- [ASSIGNMENT]: For this exercise, set down all the records exactly as given.

- [DATASET RECORDS]:
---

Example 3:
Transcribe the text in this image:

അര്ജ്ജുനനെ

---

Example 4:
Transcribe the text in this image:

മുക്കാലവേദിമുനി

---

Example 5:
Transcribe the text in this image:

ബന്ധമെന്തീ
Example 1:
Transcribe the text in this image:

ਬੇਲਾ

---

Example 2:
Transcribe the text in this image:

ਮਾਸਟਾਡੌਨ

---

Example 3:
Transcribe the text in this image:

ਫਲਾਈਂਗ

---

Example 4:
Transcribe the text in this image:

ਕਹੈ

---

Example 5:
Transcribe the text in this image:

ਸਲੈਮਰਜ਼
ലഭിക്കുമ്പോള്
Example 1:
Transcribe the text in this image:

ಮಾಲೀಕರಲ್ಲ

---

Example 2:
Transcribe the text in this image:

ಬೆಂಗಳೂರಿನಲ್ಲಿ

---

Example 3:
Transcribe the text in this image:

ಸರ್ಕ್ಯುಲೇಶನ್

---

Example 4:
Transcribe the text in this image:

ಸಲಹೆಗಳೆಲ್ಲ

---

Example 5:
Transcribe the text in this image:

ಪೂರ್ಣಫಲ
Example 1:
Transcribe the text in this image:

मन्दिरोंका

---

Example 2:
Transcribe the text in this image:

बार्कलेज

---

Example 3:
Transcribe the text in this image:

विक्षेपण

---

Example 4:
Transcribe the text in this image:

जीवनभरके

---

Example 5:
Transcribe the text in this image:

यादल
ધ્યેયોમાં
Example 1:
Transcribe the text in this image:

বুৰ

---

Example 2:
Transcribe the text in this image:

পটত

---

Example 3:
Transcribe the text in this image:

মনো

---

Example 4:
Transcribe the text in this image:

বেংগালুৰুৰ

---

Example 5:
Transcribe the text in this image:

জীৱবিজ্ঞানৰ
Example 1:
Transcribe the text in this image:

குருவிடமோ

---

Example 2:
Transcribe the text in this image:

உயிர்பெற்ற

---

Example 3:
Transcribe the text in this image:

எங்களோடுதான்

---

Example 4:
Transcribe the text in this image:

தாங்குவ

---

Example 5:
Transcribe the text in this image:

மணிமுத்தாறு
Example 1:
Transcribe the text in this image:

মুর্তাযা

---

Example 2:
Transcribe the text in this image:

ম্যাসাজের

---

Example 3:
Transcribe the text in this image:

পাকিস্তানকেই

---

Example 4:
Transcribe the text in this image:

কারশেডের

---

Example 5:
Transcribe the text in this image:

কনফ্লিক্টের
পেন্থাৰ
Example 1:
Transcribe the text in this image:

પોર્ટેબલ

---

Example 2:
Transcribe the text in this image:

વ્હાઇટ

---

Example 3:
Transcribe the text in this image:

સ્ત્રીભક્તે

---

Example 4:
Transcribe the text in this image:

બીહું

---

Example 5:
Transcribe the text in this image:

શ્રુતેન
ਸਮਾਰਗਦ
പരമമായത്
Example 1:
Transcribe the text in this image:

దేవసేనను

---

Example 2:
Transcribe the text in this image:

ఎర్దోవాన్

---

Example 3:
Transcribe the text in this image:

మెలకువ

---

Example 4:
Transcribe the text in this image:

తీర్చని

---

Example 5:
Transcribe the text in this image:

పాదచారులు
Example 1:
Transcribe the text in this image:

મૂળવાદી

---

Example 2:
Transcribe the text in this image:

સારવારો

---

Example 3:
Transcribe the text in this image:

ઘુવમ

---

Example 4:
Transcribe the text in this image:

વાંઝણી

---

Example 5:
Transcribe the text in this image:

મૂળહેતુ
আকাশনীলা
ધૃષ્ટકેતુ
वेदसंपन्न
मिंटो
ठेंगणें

- [FINAL ANSWER]:
---

Example 3:
Transcribe the text in this image:

അര്ജ്ജുനനെ

---

Example 4:
Transcribe the text in this image:

മുക്കാലവേദിമുനി

---

Example 5:
Transcribe the text in this image:

ബന്ധമെന്തീ
Example 1:
Transcribe the text in this image:

ਬੇਲਾ

---

Example 2:
Transcribe the text in this image:

ਮਾਸਟਾਡੌਨ

---

Example 3:
Transcribe the text in this image:

ਫਲਾਈਂਗ

---

Example 4:
Transcribe the text in this image:

ਕਹੈ

---

Example 5:
Transcribe the text in this image:

ਸਲੈਮਰਜ਼
ലഭിക്കുമ്പോള്
Example 1:
Transcribe the text in this image:

ಮಾಲೀಕರಲ್ಲ

---

Example 2:
Transcribe the text in this image:

ಬೆಂಗಳೂರಿನಲ್ಲಿ

---

Example 3:
Transcribe the text in this image:

ಸರ್ಕ್ಯುಲೇಶನ್

---

Example 4:
Transcribe the text in this image:

ಸಲಹೆಗಳೆಲ್ಲ

---

Example 5:
Transcribe the text in this image:

ಪೂರ್ಣಫಲ
Example 1:
Transcribe the text in this image:

मन्दिरोंका

---

Example 2:
Transcribe the text in this image:

बार्कलेज

---

Example 3:
Transcribe the text in this image:

विक्षेपण

---

Example 4:
Transcribe the text in this image:

जीवनभरके

---

Example 5:
Transcribe the text in this image:

यादल
ધ્યેયોમાં
Example 1:
Transcribe the text in this image:

বুৰ

---

Example 2:
Transcribe the text in this image:

পটত

---

Example 3:
Transcribe the text in this image:

মনো

---

Example 4:
Transcribe the text in this image:

বেংগালুৰুৰ

---

Example 5:
Transcribe the text in this image:

জীৱবিজ্ঞানৰ
Example 1:
Transcribe the text in this image:

குருவிடமோ

---

Example 2:
Transcribe the text in this image:

உயிர்பெற்ற

---

Example 3:
Transcribe the text in this image:

எங்களோடுதான்

---

Example 4:
Transcribe the text in this image:

தாங்குவ

---

Example 5:
Transcribe the text in this image:

மணிமுத்தாறு
Example 1:
Transcribe the text in this image:

মুর্তাযা

---

Example 2:
Transcribe the text in this image:

ম্যাসাজের

---

Example 3:
Transcribe the text in this image:

পাকিস্তানকেই

---

Example 4:
Transcribe the text in this image:

কারশেডের

---

Example 5:
Transcribe the text in this image:

কনফ্লিক্টের
পেন্থাৰ
Example 1:
Transcribe the text in this image:

પોર્ટેબલ

---

Example 2:
Transcribe the text in this image:

વ્હાઇટ

---

Example 3:
Transcribe the text in this image:

સ્ત્રીભક્તે

---

Example 4:
Transcribe the text in this image:

બીહું

---

Example 5:
Transcribe the text in this image:

શ્રુતેન
ਸਮਾਰਗਦ
പരമമായത്
Example 1:
Transcribe the text in this image:

దేవసేనను

---

Example 2:
Transcribe the text in this image:

ఎర్దోవాన్

---

Example 3:
Transcribe the text in this image:

మెలకువ

---

Example 4:
Transcribe the text in this image:

తీర్చని

---

Example 5:
Transcribe the text in this image:

పాదచారులు
Example 1:
Transcribe the text in this image:

મૂળવાદી

---

Example 2:
Transcribe the text in this image:

સારવારો

---

Example 3:
Transcribe the text in this image:

ઘુવમ

---

Example 4:
Transcribe the text in this image:

વાંઝણી

---

Example 5:
Transcribe the text in this image:

મૂળહેતુ
আকাশনীলা
ધૃષ્ટકેતુ
वेदसंपन्न
मिंटो
ठेंगणें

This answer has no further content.